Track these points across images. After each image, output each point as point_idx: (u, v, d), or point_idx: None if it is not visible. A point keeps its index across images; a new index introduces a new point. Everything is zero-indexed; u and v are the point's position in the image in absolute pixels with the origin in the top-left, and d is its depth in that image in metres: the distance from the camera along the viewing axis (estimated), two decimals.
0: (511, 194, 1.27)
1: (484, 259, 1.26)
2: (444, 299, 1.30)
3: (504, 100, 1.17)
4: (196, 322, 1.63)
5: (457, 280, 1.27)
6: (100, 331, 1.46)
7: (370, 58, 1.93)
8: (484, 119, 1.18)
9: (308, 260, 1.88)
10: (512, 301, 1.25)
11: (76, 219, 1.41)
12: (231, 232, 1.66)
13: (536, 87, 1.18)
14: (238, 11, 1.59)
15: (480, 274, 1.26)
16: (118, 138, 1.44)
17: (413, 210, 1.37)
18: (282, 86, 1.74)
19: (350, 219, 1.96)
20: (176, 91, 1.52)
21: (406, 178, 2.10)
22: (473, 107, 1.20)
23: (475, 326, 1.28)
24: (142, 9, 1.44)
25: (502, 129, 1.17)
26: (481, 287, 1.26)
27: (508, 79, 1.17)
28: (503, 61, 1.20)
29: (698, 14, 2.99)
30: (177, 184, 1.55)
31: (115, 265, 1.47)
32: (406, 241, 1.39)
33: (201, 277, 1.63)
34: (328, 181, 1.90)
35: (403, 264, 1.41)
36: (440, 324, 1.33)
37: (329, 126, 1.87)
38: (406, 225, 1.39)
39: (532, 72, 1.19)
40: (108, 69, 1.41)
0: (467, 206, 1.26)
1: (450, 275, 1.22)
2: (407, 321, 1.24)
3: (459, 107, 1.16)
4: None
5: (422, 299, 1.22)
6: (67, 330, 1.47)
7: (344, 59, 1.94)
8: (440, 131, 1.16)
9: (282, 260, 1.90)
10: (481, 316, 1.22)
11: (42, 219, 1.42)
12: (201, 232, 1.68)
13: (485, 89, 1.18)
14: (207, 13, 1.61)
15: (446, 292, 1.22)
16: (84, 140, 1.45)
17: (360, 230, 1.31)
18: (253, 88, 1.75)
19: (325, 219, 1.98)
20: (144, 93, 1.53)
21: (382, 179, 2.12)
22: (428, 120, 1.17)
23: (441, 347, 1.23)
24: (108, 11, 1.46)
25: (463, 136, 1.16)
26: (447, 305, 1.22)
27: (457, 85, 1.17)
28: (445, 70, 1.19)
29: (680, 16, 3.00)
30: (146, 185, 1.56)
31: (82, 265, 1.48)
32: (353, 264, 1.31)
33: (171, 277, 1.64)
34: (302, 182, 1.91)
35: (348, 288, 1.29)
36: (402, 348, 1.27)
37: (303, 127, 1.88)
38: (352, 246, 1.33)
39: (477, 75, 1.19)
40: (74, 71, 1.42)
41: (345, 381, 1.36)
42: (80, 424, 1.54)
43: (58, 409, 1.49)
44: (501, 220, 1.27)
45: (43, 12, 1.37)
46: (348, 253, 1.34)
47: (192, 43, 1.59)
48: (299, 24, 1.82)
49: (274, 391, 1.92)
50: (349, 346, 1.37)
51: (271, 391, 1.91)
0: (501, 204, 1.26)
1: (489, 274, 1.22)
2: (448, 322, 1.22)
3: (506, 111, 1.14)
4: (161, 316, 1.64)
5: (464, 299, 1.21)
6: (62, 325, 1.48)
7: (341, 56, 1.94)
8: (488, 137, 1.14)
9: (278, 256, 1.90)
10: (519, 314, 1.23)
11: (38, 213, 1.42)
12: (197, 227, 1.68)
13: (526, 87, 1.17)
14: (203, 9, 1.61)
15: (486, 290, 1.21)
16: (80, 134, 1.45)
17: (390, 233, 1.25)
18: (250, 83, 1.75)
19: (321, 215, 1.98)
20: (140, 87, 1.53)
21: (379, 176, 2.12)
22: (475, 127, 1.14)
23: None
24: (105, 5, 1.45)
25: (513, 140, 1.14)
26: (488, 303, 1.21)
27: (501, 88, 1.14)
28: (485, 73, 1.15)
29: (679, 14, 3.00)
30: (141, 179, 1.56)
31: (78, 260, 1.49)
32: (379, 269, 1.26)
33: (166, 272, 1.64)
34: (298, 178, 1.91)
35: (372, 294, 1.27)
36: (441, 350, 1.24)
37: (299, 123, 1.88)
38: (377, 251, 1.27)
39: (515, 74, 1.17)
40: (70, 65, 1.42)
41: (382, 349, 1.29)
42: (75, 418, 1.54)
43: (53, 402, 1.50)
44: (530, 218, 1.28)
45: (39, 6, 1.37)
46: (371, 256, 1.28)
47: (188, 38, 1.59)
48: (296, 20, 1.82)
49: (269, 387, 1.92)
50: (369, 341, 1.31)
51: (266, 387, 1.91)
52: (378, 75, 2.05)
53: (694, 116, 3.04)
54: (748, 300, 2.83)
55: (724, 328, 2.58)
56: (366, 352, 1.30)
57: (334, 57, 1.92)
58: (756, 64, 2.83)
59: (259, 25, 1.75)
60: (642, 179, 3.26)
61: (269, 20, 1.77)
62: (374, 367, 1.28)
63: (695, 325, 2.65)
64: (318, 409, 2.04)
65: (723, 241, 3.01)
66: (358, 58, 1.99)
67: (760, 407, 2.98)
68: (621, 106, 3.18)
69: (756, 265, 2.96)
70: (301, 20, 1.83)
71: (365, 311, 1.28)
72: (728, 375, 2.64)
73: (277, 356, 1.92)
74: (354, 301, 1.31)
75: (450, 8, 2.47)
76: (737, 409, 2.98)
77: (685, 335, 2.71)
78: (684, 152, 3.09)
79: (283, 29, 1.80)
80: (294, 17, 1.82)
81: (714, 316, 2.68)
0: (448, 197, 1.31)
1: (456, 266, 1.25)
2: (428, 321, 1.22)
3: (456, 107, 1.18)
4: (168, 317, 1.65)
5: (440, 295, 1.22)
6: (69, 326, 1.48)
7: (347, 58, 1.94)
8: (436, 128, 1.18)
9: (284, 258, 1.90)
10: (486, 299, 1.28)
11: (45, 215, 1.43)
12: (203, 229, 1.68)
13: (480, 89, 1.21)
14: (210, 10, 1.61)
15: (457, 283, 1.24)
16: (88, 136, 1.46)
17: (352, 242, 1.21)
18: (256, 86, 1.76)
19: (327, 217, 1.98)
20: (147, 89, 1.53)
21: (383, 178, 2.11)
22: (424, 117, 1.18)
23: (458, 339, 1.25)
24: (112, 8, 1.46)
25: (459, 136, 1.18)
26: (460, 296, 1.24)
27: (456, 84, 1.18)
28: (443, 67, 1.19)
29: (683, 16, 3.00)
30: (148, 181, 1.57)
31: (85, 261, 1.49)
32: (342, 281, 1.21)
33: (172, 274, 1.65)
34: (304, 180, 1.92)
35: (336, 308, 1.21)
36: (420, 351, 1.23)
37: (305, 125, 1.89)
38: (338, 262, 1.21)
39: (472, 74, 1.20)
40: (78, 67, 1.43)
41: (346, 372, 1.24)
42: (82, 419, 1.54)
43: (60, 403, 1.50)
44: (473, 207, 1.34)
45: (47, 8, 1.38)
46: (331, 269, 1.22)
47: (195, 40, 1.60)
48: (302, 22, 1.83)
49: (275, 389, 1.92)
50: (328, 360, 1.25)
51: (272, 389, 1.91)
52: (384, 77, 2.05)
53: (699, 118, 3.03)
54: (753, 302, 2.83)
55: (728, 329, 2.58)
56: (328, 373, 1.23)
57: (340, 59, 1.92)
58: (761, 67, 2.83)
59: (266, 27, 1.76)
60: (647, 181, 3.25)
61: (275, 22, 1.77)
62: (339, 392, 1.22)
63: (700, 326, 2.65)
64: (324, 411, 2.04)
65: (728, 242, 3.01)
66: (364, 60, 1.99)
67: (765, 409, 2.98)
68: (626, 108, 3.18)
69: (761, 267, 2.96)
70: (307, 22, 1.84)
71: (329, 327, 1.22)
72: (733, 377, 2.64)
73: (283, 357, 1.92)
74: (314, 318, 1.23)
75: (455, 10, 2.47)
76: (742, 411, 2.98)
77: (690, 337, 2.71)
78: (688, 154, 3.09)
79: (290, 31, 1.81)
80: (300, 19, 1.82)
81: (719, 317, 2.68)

----

### What is needed
In the listing above, find the line holding "22: (473, 107, 1.20)" and the line holding "44: (501, 220, 1.27)", then output those two lines and every line between them exactly.

### Answer to this task
22: (473, 107, 1.20)
23: (475, 326, 1.28)
24: (142, 9, 1.44)
25: (502, 129, 1.17)
26: (481, 287, 1.26)
27: (508, 79, 1.17)
28: (503, 61, 1.20)
29: (698, 14, 2.99)
30: (177, 184, 1.55)
31: (115, 265, 1.47)
32: (406, 241, 1.39)
33: (201, 277, 1.63)
34: (328, 181, 1.90)
35: (403, 264, 1.41)
36: (440, 324, 1.33)
37: (329, 126, 1.87)
38: (406, 225, 1.39)
39: (532, 72, 1.19)
40: (108, 69, 1.41)
0: (467, 206, 1.26)
1: (450, 275, 1.22)
2: (407, 321, 1.24)
3: (459, 107, 1.16)
4: None
5: (422, 299, 1.22)
6: (67, 330, 1.47)
7: (344, 59, 1.94)
8: (440, 131, 1.16)
9: (282, 260, 1.90)
10: (481, 316, 1.22)
11: (42, 219, 1.42)
12: (201, 232, 1.68)
13: (485, 89, 1.18)
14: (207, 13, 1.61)
15: (446, 292, 1.22)
16: (84, 140, 1.45)
17: (360, 230, 1.31)
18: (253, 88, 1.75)
19: (325, 219, 1.98)
20: (144, 93, 1.53)
21: (382, 179, 2.12)
22: (428, 120, 1.17)
23: (441, 347, 1.23)
24: (108, 11, 1.46)
25: (463, 136, 1.16)
26: (447, 305, 1.22)
27: (457, 85, 1.17)
28: (445, 70, 1.19)
29: (680, 16, 3.00)
30: (146, 185, 1.56)
31: (82, 265, 1.48)
32: (353, 264, 1.31)
33: (171, 277, 1.64)
34: (302, 182, 1.91)
35: (348, 288, 1.29)
36: (402, 348, 1.27)
37: (303, 127, 1.88)
38: (352, 246, 1.33)
39: (477, 75, 1.19)
40: (74, 71, 1.42)
41: (345, 381, 1.36)
42: (80, 424, 1.54)
43: (58, 409, 1.49)
44: (501, 220, 1.27)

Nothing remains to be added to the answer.